## The problem:
Check each line of the entries below for the word "none", then state how many lines have it and nothing more.

[Records from a dataset]
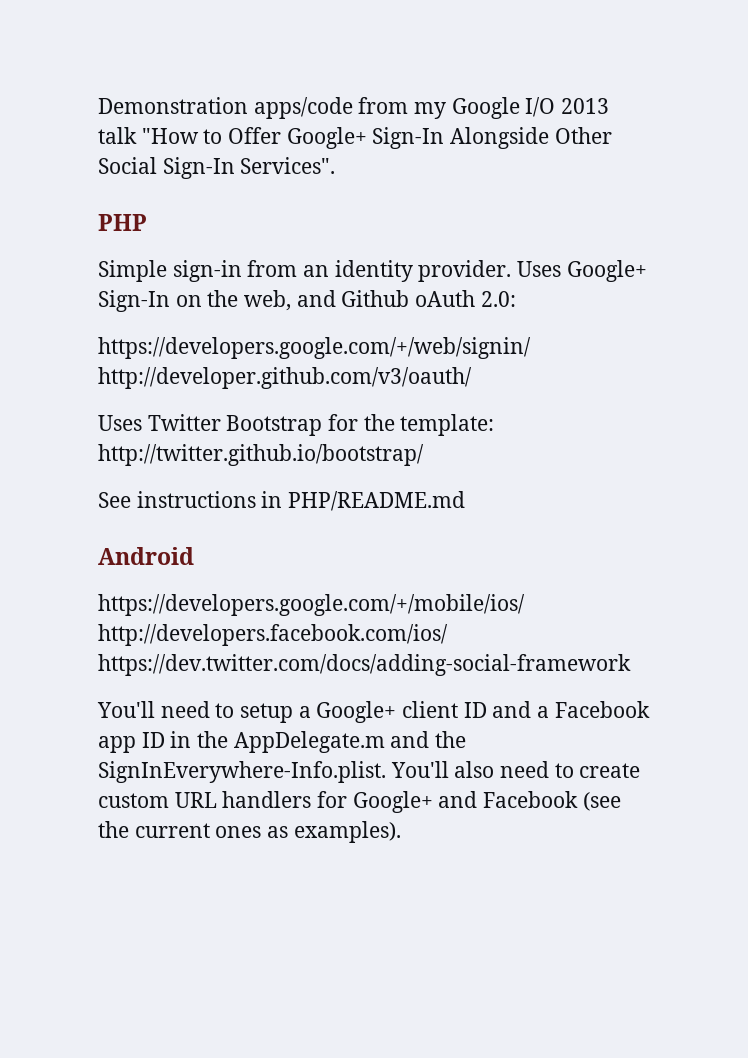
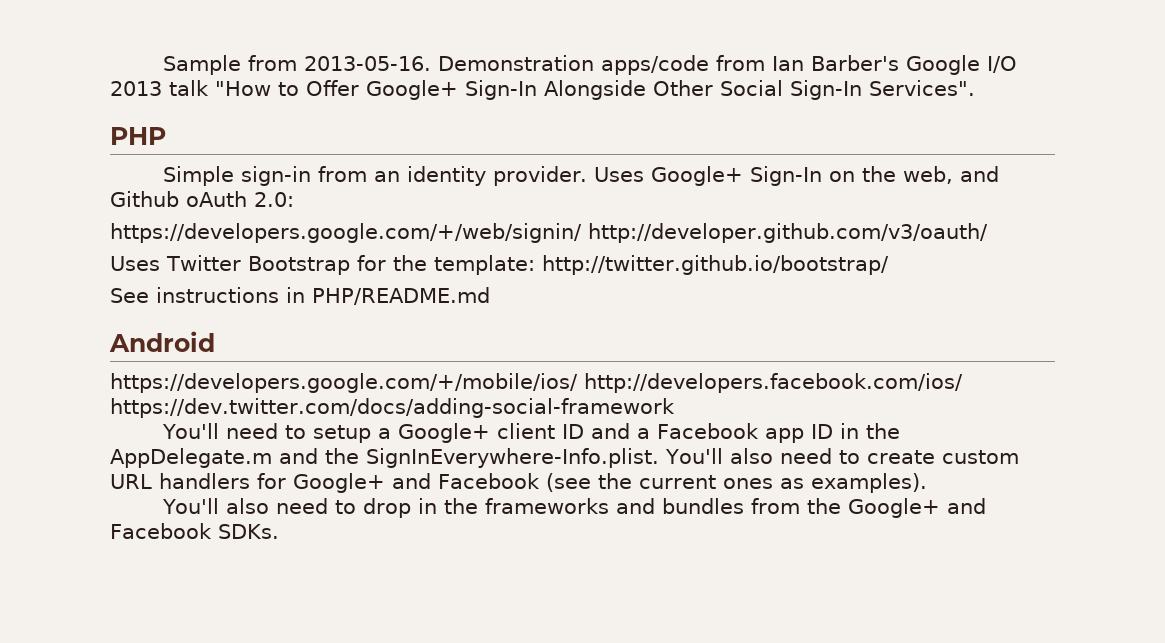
(98, 105) none -> [162,55,431,75] Sample from 2013-05-16.
[414,102,447,119] my -> [771,55,899,71] Ian Barber's
(401, 832) none -> [161,498,987,518] [110,523,279,539] // You'll also need to drop in the frameworks and bundles from the Google+ and Facebook SDKs.

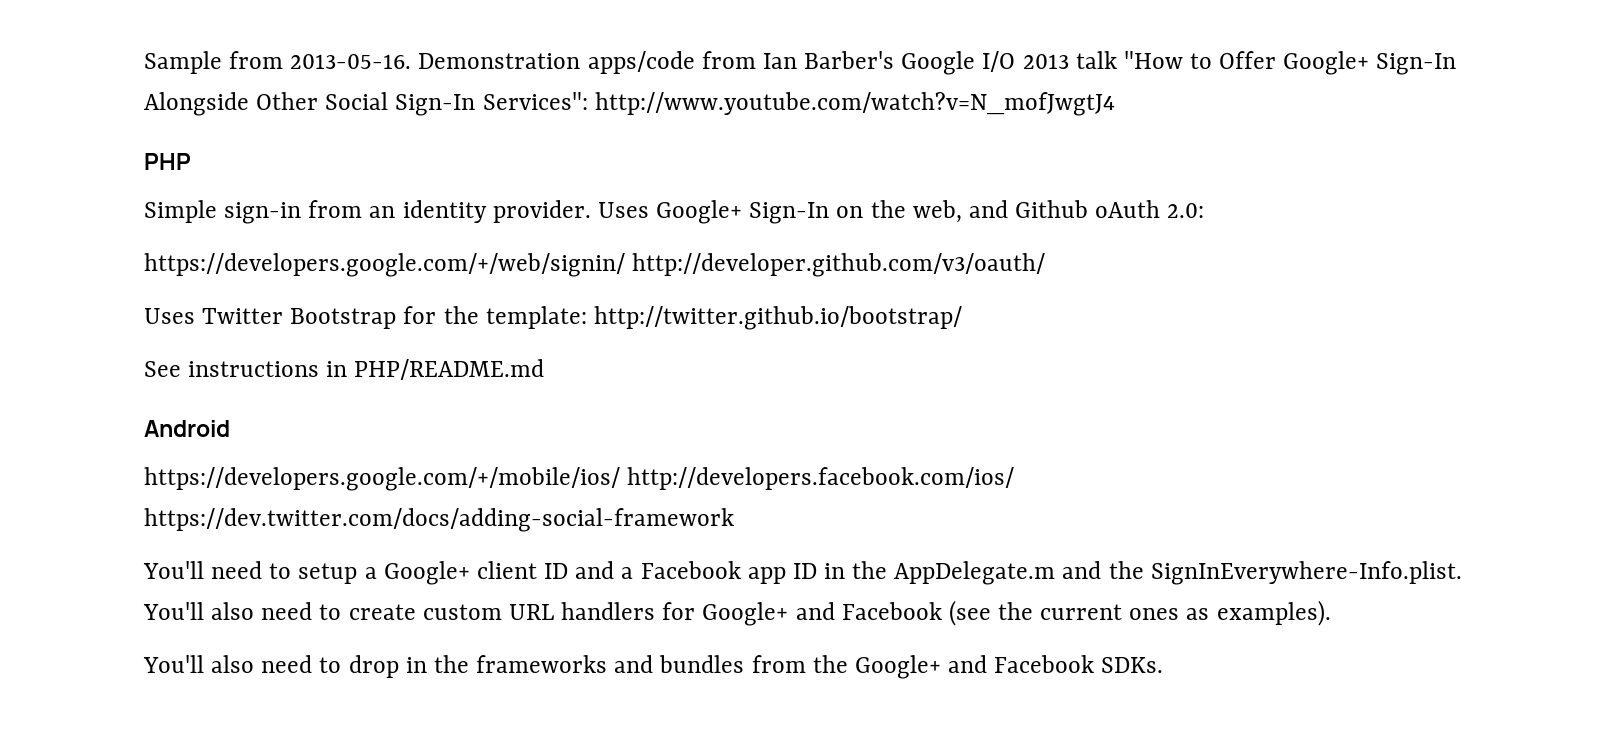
[869,80,975,96] Services". -> [482,92,1115,116] Services": http://www.youtube.com/watch?v=N_mofJwgtJ4

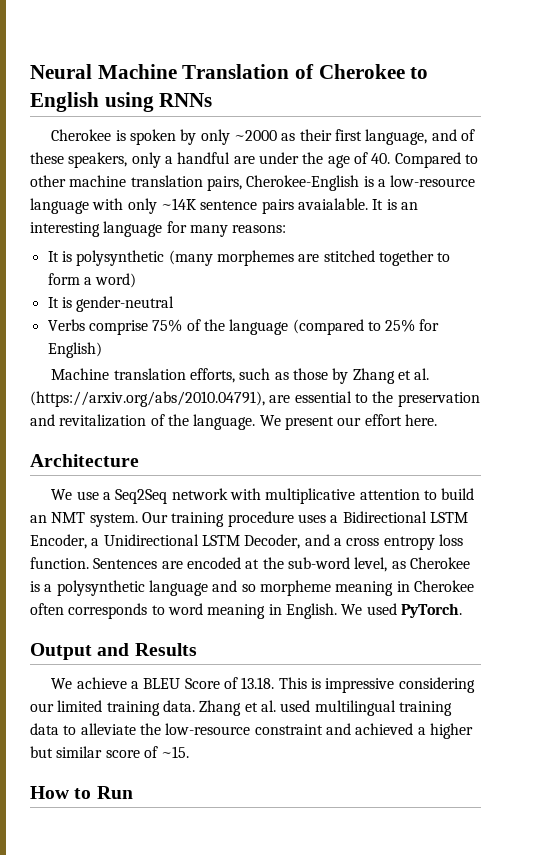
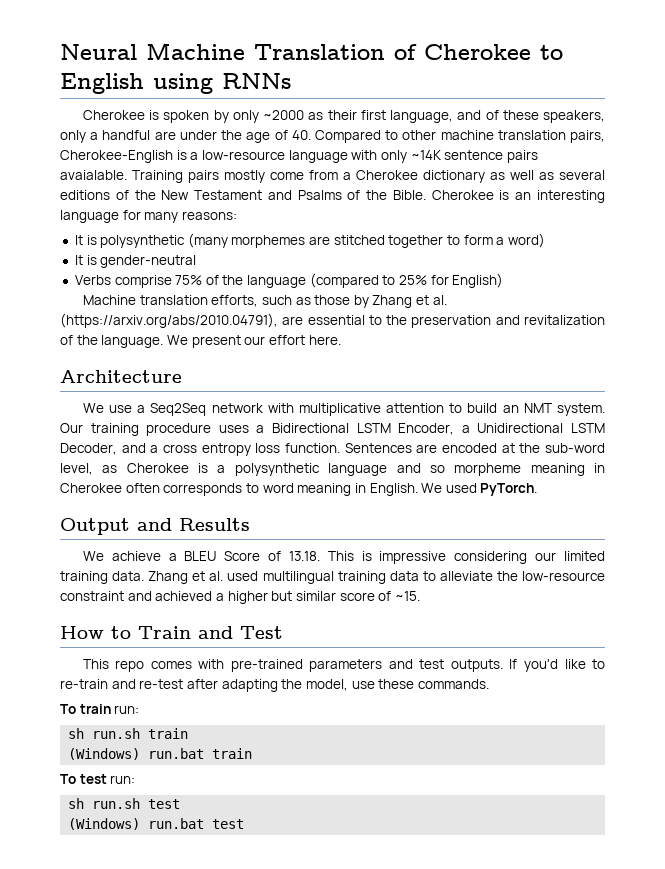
[372,199,384,210] It -> [132,170,605,183] [60,190,494,200] Training pairs mostly come from a Cherokee dictionary as well as several editions of the New Testament and Psalms of the Bible. Cherokee
[96,786,133,799] Run -> [138,626,283,639] [82,659,605,672] [60,679,489,692] [60,704,140,714] [68,728,189,739] [68,748,253,760] [60,774,136,784] [68,798,181,809] [68,818,245,830] Train and Test // This repo comes with pre-trained parameters and test outputs. If you'd like to re-train and re-test after adapting the model, use these commands. // To train run: // sh run.sh train // (Windows) run.bat train // To test run: // sh run.sh test // (Windows) run.bat test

## Result of the exercise:
2